_To-do item a_. In the snapping turtle thread, give the part between "## tsadjatko" and "in my head!!", inclusive, with "pets" replaced by "house pets".
Document excerpt section start
# Other Animals > Other Pets >  My Baby snapping turtle

## Spedly4life

heres just a few pics of my baby snapping turtle  :Big Grin:

----------


## Carlos

Cute; just remember to keep fingers and later arms, legs, etc. away from it's front end!

----------


## Spedly4life

haha, thanks. Hes actually pretty chill, ive had him since he was a tiny baby n he knows me and that i feed him, hes ok wath me and my friends handling him... for now.

----------


## tsadjatko

He's awesome - don't you love watching them? Here is a link you might enjoy! 

The "uncommon" Common Snapping Turtles: Chelydra serpentina serpentina

----------


## Bruce

Oh wow he's cute!  I never knew you could actually keep them as pets... Lol you're putting ideas in my head!!

----------


## Spedly4life

Haha, thanks everyone, and yea, i have him in my 90 right now, but ill probable release him when he gets bigger.

----------


## amphiboy77

wow he loos just like mine!!! what is his name?

----------


## amphiboy77

here's mine

----------


## amphiboy77

whered you get yours? i got mine at lock 7 in new york.

----------


## amphiboy77

by the way im cosidered a turtle expert by most of my friends and family. so just ask me about anything that has to do with turtle care. ive raised countless painted turtles,snapping turtles,and map turtles.

----------
Document excerpt section end
Data supplied section start
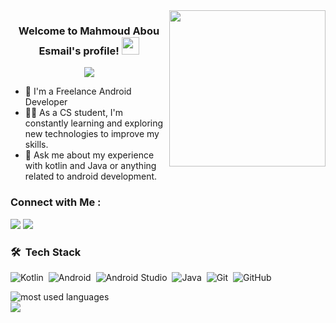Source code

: 
<img width="250" align="right" src="https://c.tenor.com/_DOBjnGspYAAAAAM/code-coding.gif">

<h3 align="center">
  Welcome to Mahmoud Abou Esmail's profile!
  <img src="https://media.giphy.com/media/hvRJCLFzcasrR4ia7z/giphy.gif" width="28">
</h3>

<!-- Typing SVG by DenverCoder1 - https://github.com/DenverCoder1/readme-typing-svg -->
<p align="center">
  <a href="https://github.com/DenverCoder1/readme-typing-svg"><img src="https://readme-typing-svg.herokuapp.com/?lines=Android%20developer;Always%20learning%20new%20things&font=Fira%20Code&center=true&width=440&height=45&color=f75c7e&vCenter=true&size=22"></a>
</p> 

- 🏢 I'm a Freelance Android Developer 
- 👨‍💻 As a CS student, I'm constantly learning and exploring new technologies to improve my skills.
- 💬 Ask me about my experience with kotlin and Java or anything related to android development.


### Connect with Me :

<a href="//linkedin.com/in/mahmoudaboesmill" target="_blank"><img src="https://img.shields.io/badge/-Mahmoud%20AbouEsmail-0077B5?style=for-the-badge&logo=Linkedin&logoColor=white"/></a>
<a href="//t.me/Abo_Omair1991" target="_blank"><img src="https://img.shields.io/badge/-Mahmoud%20AbouEsmail-0077B5?style=for-the-badge&logo=Telegram&logoColor=white"/></a>
### 🛠 &nbsp;Tech Stack
![Kotlin](https://img.shields.io/badge/-Kotlin-05122A?style=flat&logo=kotlin)&nbsp;
![Android](https://img.shields.io/badge/-Android-05122A?style=flat&logo=android)&nbsp;
![Android Studio](https://img.shields.io/badge/-AndroidStudio-05122A?style=flat&logo=androidStudio)&nbsp;
![Java](https://img.shields.io/badge/-Java-05122A?style=flat&logo=java)&nbsp;
![Git](https://img.shields.io/badge/-Git-05122A?style=flat&logo=git)&nbsp;
![GitHub](https://img.shields.io/badge/-GitHub-05122A?style=flat&logo=github)&nbsp;



<img align="left" src="https://github-readme-stats.vercel.app/api/top-langs?username=mahmoudaboesmaill&show_icons=true&locale=en&layout=compact&theme=radical" alt="most used languages" />
<br>
<a href="https://komarev.com/ghpvc/?username=mahmoudaboesmaill&style=for-the-badge">
    <img src="https://komarev.com/ghpvc/?username=mahmoudaboesmaill&style=for-the-badge">
</a>
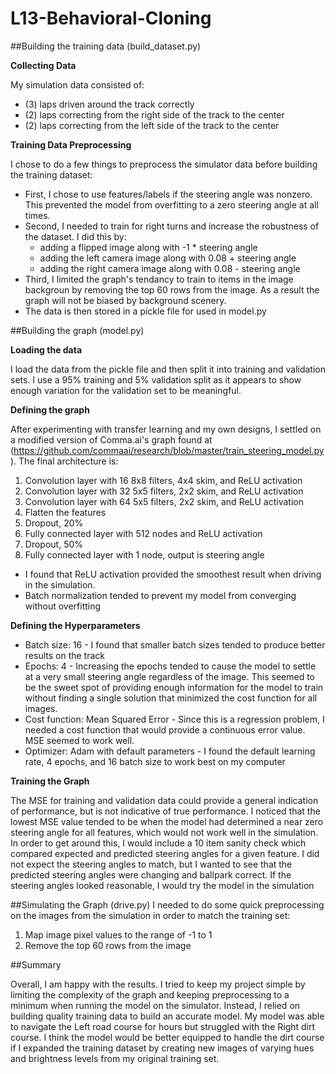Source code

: # L13-Behavioral-Cloning
##Building the training data (build_dataset.py)

**Collecting Data**

My simulation data consisted of:
  - (3) laps driven around the track correctly
  - (2) laps correcting from the right side of the track to the center
  - (2) laps correcting from the left side of the track to the center

**Training Data Preprocessing**

I chose to do a few things to preprocess the simulator data before building the training dataset:
  - First, I chose to use features/labels if the steering angle was nonzero. This prevented the model from overfitting to a zero steering angle at all times.
  - Second, I needed to train for right turns and increase the robustness of the dataset. I did this by:
    - adding a flipped image along with -1 * steering angle 
    - adding the left camera image along with 0.08 + steering angle
    - adding the right camera image along with 0.08 - steering angle
  - Third, I limited the graph's tendancy to train to items in the image backgroun by removing the top 60 rows from the image. As a result the graph will not be biased by background scenery.
  - The data is then stored in a pickle file for used in model.py

##Building the graph (model.py)

**Loading the data**

I load the data from the pickle file and then split it into training and validation sets. I use a 95% training and 5% validation split as it appears to show enough variation for the validation set to be meaningful.

**Defining the graph**

After experimenting with transfer learning and my own designs, I settled on a modified version of Comma.ai's graph found at (https://github.com/commaai/research/blob/master/train_steering_model.py). The final architecture is:

  1. Convolution layer with 16 8x8 filters, 4x4 skim, and ReLU activation
  2. Convolution layer with 32 5x5 filters, 2x2 skim, and ReLU activation
  3. Convolution layer with 64 5x5 filters, 2x2 skim, and ReLU activation
  4. Flatten the features
  5. Dropout, 20%
  6. Fully connected layer with 512 nodes and ReLU activation
  7. Dropout, 50%
  8. Fully connected layer with 1 node, output is steering angle
  
  - I found that ReLU activation provided the smoothest result when driving in the simulation.
  - Batch normalization tended to prevent my model from converging without overfitting

**Defining the Hyperparameters**
  - Batch size: 16 - I found that smaller batch sizes tended to produce better results on the track
  - Epochs: 4 - Increasing the epochs tended to cause the model to settle at a very small steering angle regardless of the image. This seemed to be the sweet spot of providing enough information for the model to train without finding a single solution that minimized the cost function for all images.
  - Cost function: Mean Squared Error - Since this is a regression problem, I needed a cost function that would provide a continuous error value. MSE seemed to work well.
  - Optimizer: Adam with default parameters - I found the default learning rate, 4 epochs, and 16 batch size to work best on my computer

**Training the Graph**

The MSE for training and validation data could provide a general indication of performance, but is not indicative of true performance. I noticed that the lowest MSE value tended to be when the model had determined a near zero steering angle for all features, which would not work well in the simulation. In order to get around this, I would include a 10 item sanity check which compared expected and predicted steering angles for a given feature. I did not expect the steering angles to match, but I wanted to see that the predicted steering angles were changing and ballpark correct. If the steering angles looked reasonable, I would try the model in the simulation

##Simulating the Graph (drive.py)
I needed to do some quick preprocessing on the images from the simulation in order to match the training set:
  1. Map image pixel values to the range of -1 to 1
  2. Remove the top 60 rows from the image

##Summary

Overall, I am happy with the results. I tried to keep my project simple by limiting the complexity of the graph and keeping preprocessing to a minimum when running the model on the simulator. Instead, I relied on building quality training data to build an accurate model. My model was able to navigate the Left road course for hours but struggled with the Right dirt course. I think the model would be better equipped to handle the dirt course if I expanded the training dataset by creating new images of varying hues and brightness levels from my original training set.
Data supplied section end
_To-do item b_. Copy the records word for word from their very beginning to the line with "### Connect with", inclusive, leaving out the pictures.

_Expected answer a_.
## tsadjatko

He's awesome - don't you love watching them? Here is a link you might enjoy! 

The "uncommon" Common Snapping Turtles: Chelydra serpentina serpentina

----------


## Bruce

Oh wow he's cute!  I never knew you could actually keep them as house pets... Lol you're putting ideas in my head!!

_Expected answer b_.
Source code

: 
<img width="250" align="right" src="https://c.tenor.com/_DOBjnGspYAAAAAM/code-coding.gif">

<h3 align="center">
  Welcome to Mahmoud Abou Esmail's profile!
  <img src="https://media.giphy.com/media/hvRJCLFzcasrR4ia7z/giphy.gif" width="28">
</h3>

<!-- Typing SVG by DenverCoder1 - https://github.com/DenverCoder1/readme-typing-svg -->
<p align="center">
  <a href="https://github.com/DenverCoder1/readme-typing-svg"><img src="https://readme-typing-svg.herokuapp.com/?lines=Android%20developer;Always%20learning%20new%20things&font=Fira%20Code&center=true&width=440&height=45&color=f75c7e&vCenter=true&size=22"></a>
</p> 

- 🏢 I'm a Freelance Android Developer 
- 👨‍💻 As a CS student, I'm constantly learning and exploring new technologies to improve my skills.
- 💬 Ask me about my experience with kotlin and Java or anything related to android development.


### Connect with Me :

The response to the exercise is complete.